> Your task: Render every line of the records below as a JSON list of strings, one string per line, leaving out blank lines and the pictures.
====== Exercise material ======
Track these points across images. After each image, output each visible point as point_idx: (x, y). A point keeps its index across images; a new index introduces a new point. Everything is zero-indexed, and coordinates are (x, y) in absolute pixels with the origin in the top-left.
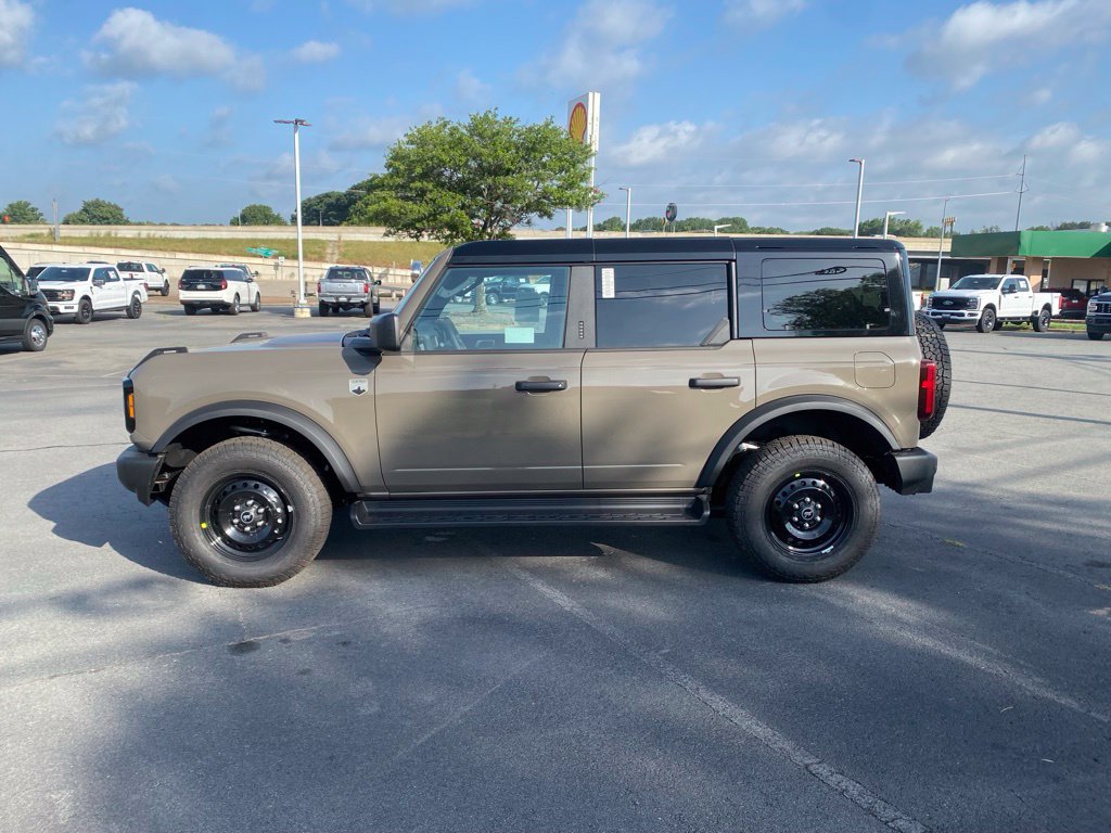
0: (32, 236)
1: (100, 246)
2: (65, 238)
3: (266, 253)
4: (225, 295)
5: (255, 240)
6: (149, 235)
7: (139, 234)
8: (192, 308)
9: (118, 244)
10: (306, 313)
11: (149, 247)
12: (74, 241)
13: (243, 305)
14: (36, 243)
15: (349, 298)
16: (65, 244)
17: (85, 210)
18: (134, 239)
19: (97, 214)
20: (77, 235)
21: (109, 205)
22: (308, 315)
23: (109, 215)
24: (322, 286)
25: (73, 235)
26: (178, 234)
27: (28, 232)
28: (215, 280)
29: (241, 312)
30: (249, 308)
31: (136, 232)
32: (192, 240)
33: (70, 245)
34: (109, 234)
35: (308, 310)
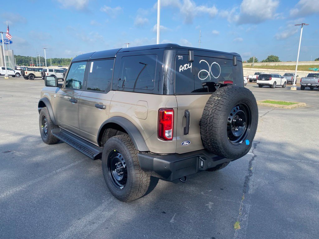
0: (247, 66)
1: (264, 68)
2: (255, 66)
3: (316, 70)
4: (271, 82)
5: (313, 65)
6: (278, 65)
7: (276, 65)
8: (261, 86)
9: (269, 68)
10: (295, 89)
11: (277, 68)
12: (257, 67)
13: (277, 85)
14: (247, 68)
15: (311, 84)
16: (254, 68)
17: (268, 58)
18: (273, 66)
19: (271, 59)
20: (258, 65)
21: (275, 56)
22: (296, 89)
23: (274, 60)
24: (302, 80)
25: (257, 65)
26: (287, 64)
27: (246, 65)
28: (268, 77)
29: (276, 87)
30: (281, 86)
31: (275, 64)
32: (291, 66)
33: (256, 68)
34: (267, 65)
35: (296, 88)
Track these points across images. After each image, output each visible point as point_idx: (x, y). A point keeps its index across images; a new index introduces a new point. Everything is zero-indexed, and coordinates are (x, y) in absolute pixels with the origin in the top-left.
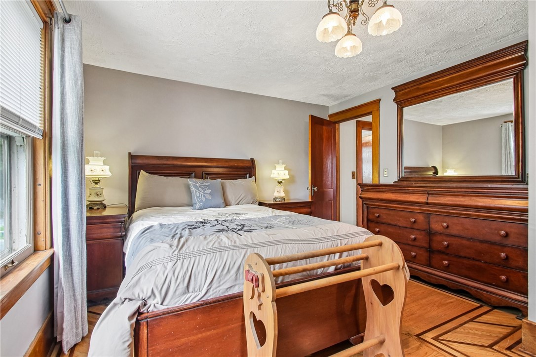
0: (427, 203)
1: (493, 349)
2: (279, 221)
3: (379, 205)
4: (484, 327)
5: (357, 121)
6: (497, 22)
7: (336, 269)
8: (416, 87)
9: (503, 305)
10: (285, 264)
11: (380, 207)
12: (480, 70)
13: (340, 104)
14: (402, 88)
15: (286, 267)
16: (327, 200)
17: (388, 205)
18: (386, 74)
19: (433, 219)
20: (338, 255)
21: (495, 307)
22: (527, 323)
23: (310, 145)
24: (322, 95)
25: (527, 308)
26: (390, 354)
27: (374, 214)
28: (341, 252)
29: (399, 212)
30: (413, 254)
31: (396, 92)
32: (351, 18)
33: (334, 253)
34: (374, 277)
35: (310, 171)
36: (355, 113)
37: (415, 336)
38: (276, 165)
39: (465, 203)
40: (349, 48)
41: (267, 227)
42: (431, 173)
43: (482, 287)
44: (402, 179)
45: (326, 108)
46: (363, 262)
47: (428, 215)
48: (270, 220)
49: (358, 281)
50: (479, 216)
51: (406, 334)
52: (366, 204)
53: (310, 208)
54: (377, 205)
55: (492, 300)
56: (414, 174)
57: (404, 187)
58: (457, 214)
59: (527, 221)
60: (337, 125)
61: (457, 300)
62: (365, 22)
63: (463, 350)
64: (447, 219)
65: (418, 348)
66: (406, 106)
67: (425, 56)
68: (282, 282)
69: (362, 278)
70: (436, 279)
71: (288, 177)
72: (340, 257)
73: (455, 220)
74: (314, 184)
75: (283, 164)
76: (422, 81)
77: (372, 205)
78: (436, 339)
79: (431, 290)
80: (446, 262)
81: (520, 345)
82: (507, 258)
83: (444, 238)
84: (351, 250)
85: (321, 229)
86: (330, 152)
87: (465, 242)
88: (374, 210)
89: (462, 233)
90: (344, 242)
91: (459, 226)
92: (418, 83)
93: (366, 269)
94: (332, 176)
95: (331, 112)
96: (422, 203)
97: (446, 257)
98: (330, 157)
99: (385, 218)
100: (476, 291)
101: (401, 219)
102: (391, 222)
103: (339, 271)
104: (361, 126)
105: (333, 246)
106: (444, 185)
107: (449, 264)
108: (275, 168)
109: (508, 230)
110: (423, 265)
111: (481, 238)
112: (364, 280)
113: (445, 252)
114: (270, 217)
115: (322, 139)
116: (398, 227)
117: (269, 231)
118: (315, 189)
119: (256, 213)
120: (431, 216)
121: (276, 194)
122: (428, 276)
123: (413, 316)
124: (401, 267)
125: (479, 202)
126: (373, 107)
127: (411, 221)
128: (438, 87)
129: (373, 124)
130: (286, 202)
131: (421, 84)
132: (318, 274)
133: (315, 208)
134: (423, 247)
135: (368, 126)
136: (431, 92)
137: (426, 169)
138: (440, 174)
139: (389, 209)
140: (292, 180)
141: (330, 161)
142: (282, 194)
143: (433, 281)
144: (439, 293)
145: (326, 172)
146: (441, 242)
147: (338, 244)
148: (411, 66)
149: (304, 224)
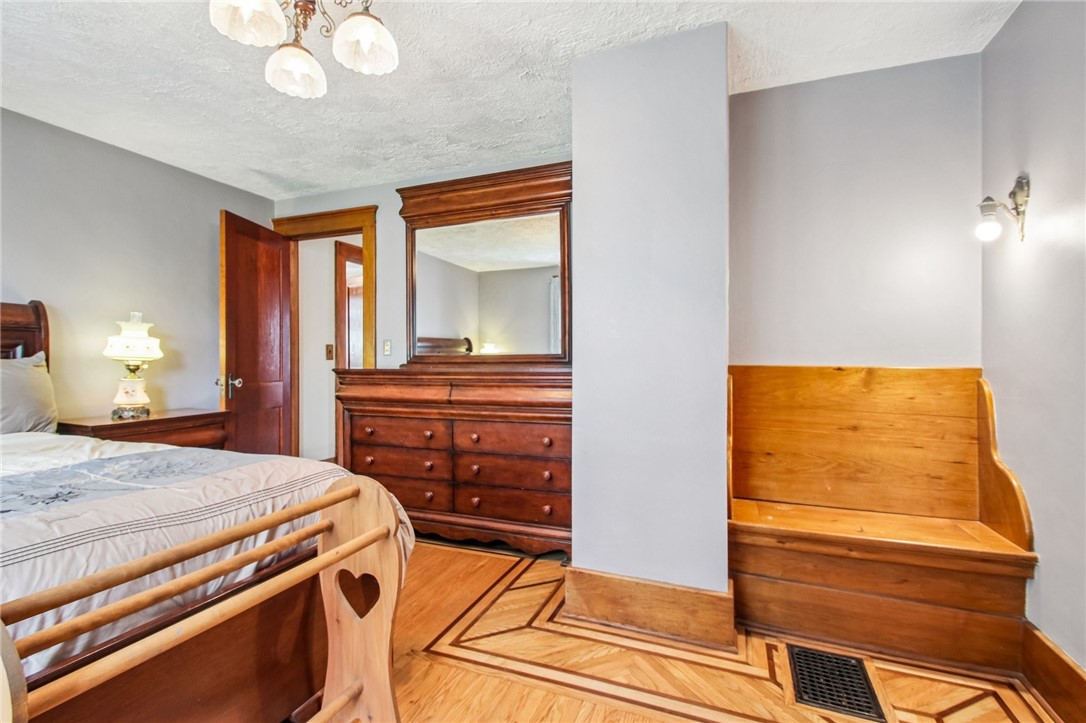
======
> Task result:
[
  "Track these points across images. After each image, output each visible point as point_idx: (x, y). A point keeps its index across images; a new index introduces a new point. Everything is zero-indexed, and coordinates are (x, y) in absolute pixels with the origin in the top-left.",
  "0: (32, 236)",
  "1: (100, 246)",
  "2: (65, 238)",
  "3: (266, 253)",
  "4: (225, 295)",
  "5: (255, 240)",
  "6: (149, 235)",
  "7: (139, 234)",
  "8: (192, 308)",
  "9: (118, 244)",
  "10: (306, 313)",
  "11: (149, 247)",
  "12: (74, 241)",
  "13: (243, 305)",
  "14: (36, 243)",
  "15: (349, 298)",
  "16: (65, 244)",
  "17: (85, 210)",
  "18: (134, 239)",
  "19: (97, 214)",
  "20: (77, 235)",
  "21: (109, 205)",
  "22: (308, 315)",
  "23: (109, 215)",
  "24: (322, 286)",
  "25: (73, 235)",
  "26: (178, 234)",
  "27: (28, 232)",
  "28: (215, 280)",
  "29: (241, 312)",
  "30: (249, 308)",
  "31: (136, 232)",
  "32: (192, 240)",
  "33: (70, 245)",
  "34: (109, 234)",
  "35: (308, 310)",
  "0: (247, 66)",
  "1: (264, 68)",
  "2: (255, 66)",
  "3: (316, 70)",
  "4: (271, 82)",
  "5: (313, 65)",
  "6: (278, 65)",
  "7: (276, 65)",
  "8: (261, 86)",
  "9: (269, 68)",
  "10: (295, 89)",
  "11: (277, 68)",
  "12: (257, 67)",
  "13: (277, 85)",
  "14: (247, 68)",
  "15: (311, 84)",
  "16: (254, 68)",
  "17: (268, 58)",
  "18: (273, 66)",
  "19: (271, 59)",
  "20: (258, 65)",
  "21: (275, 56)",
  "22: (296, 89)",
  "23: (274, 60)",
  "24: (302, 80)",
  "25: (257, 65)",
  "26: (287, 64)",
  "27: (246, 65)",
  "28: (268, 77)",
  "29: (276, 87)",
  "30: (281, 86)",
  "31: (275, 64)",
  "32: (291, 66)",
  "33: (256, 68)",
  "34: (267, 65)",
  "35: (296, 88)",
  "Track these points across images. After each image, output each visible point as point_idx: (x, y). A point keeps its index across images; a new index introduces a new point. Everything is zero-indexed, and coordinates are (x, y) in absolute pixels with the origin in the top-left.",
  "0: (427, 203)",
  "1: (493, 349)",
  "2: (279, 221)",
  "3: (379, 205)",
  "4: (484, 327)",
  "5: (357, 121)",
  "6: (497, 22)",
  "7: (336, 269)",
  "8: (416, 87)",
  "9: (503, 305)",
  "10: (285, 264)",
  "11: (380, 207)",
  "12: (480, 70)",
  "13: (340, 104)",
  "14: (402, 88)",
  "15: (286, 267)",
  "16: (327, 200)",
  "17: (388, 205)",
  "18: (386, 74)",
  "19: (433, 219)",
  "20: (338, 255)",
  "21: (495, 307)",
  "22: (527, 323)",
  "23: (310, 145)",
  "24: (322, 95)",
  "25: (527, 308)",
  "26: (390, 354)",
  "27: (374, 214)",
  "28: (341, 252)",
  "29: (399, 212)",
  "30: (413, 254)",
  "31: (396, 92)",
  "32: (351, 18)",
  "33: (334, 253)",
  "34: (374, 277)",
  "35: (310, 171)",
  "36: (355, 113)",
  "37: (415, 336)",
  "38: (276, 165)",
  "39: (465, 203)",
  "40: (349, 48)",
  "41: (267, 227)",
  "42: (431, 173)",
  "43: (482, 287)",
  "44: (402, 179)",
  "45: (326, 108)",
  "46: (363, 262)",
  "47: (428, 215)",
  "48: (270, 220)",
  "49: (358, 281)",
  "50: (479, 216)",
  "51: (406, 334)",
  "52: (366, 204)",
  "53: (310, 208)",
  "54: (377, 205)",
  "55: (492, 300)",
  "56: (414, 174)",
  "57: (404, 187)",
  "58: (457, 214)",
  "59: (527, 221)",
  "60: (337, 125)",
  "61: (457, 300)",
  "62: (365, 22)",
  "63: (463, 350)",
  "64: (447, 219)",
  "65: (418, 348)",
  "66: (406, 106)",
  "67: (425, 56)",
  "68: (282, 282)",
  "69: (362, 278)",
  "70: (436, 279)",
  "71: (288, 177)",
  "72: (340, 257)",
  "73: (455, 220)",
  "74: (314, 184)",
  "75: (283, 164)",
  "76: (422, 81)",
  "77: (372, 205)",
  "78: (436, 339)",
  "79: (431, 290)",
  "80: (446, 262)",
  "81: (520, 345)",
  "82: (507, 258)",
  "83: (444, 238)",
  "84: (351, 250)",
  "85: (321, 229)",
  "86: (330, 152)",
  "87: (465, 242)",
  "88: (374, 210)",
  "89: (462, 233)",
  "90: (344, 242)",
  "91: (459, 226)",
  "92: (418, 83)",
  "93: (366, 269)",
  "94: (332, 176)",
  "95: (331, 112)",
  "96: (422, 203)",
  "97: (446, 257)",
  "98: (330, 157)",
  "99: (385, 218)",
  "100: (476, 291)",
  "101: (401, 219)",
  "102: (391, 222)",
  "103: (339, 271)",
  "104: (361, 126)",
  "105: (333, 246)",
  "106: (444, 185)",
  "107: (449, 264)",
  "108: (275, 168)",
  "109: (508, 230)",
  "110: (423, 265)",
  "111: (481, 238)",
  "112: (364, 280)",
  "113: (445, 252)",
  "114: (270, 217)",
  "115: (322, 139)",
  "116: (398, 227)",
  "117: (269, 231)",
  "118: (315, 189)",
  "119: (256, 213)",
  "120: (431, 216)",
  "121: (276, 194)",
  "122: (428, 276)",
  "123: (413, 316)",
  "124: (401, 267)",
  "125: (479, 202)",
  "126: (373, 107)",
  "127: (411, 221)",
  "128: (438, 87)",
  "129: (373, 124)",
  "130: (286, 202)",
  "131: (421, 84)",
  "132: (318, 274)",
  "133: (315, 208)",
  "134: (423, 247)",
  "135: (368, 126)",
  "136: (431, 92)",
  "137: (426, 169)",
  "138: (440, 174)",
  "139: (389, 209)",
  "140: (292, 180)",
  "141: (330, 161)",
  "142: (282, 194)",
  "143: (433, 281)",
  "144: (439, 293)",
  "145: (326, 172)",
  "146: (441, 242)",
  "147: (338, 244)",
  "148: (411, 66)",
  "149: (304, 224)"
]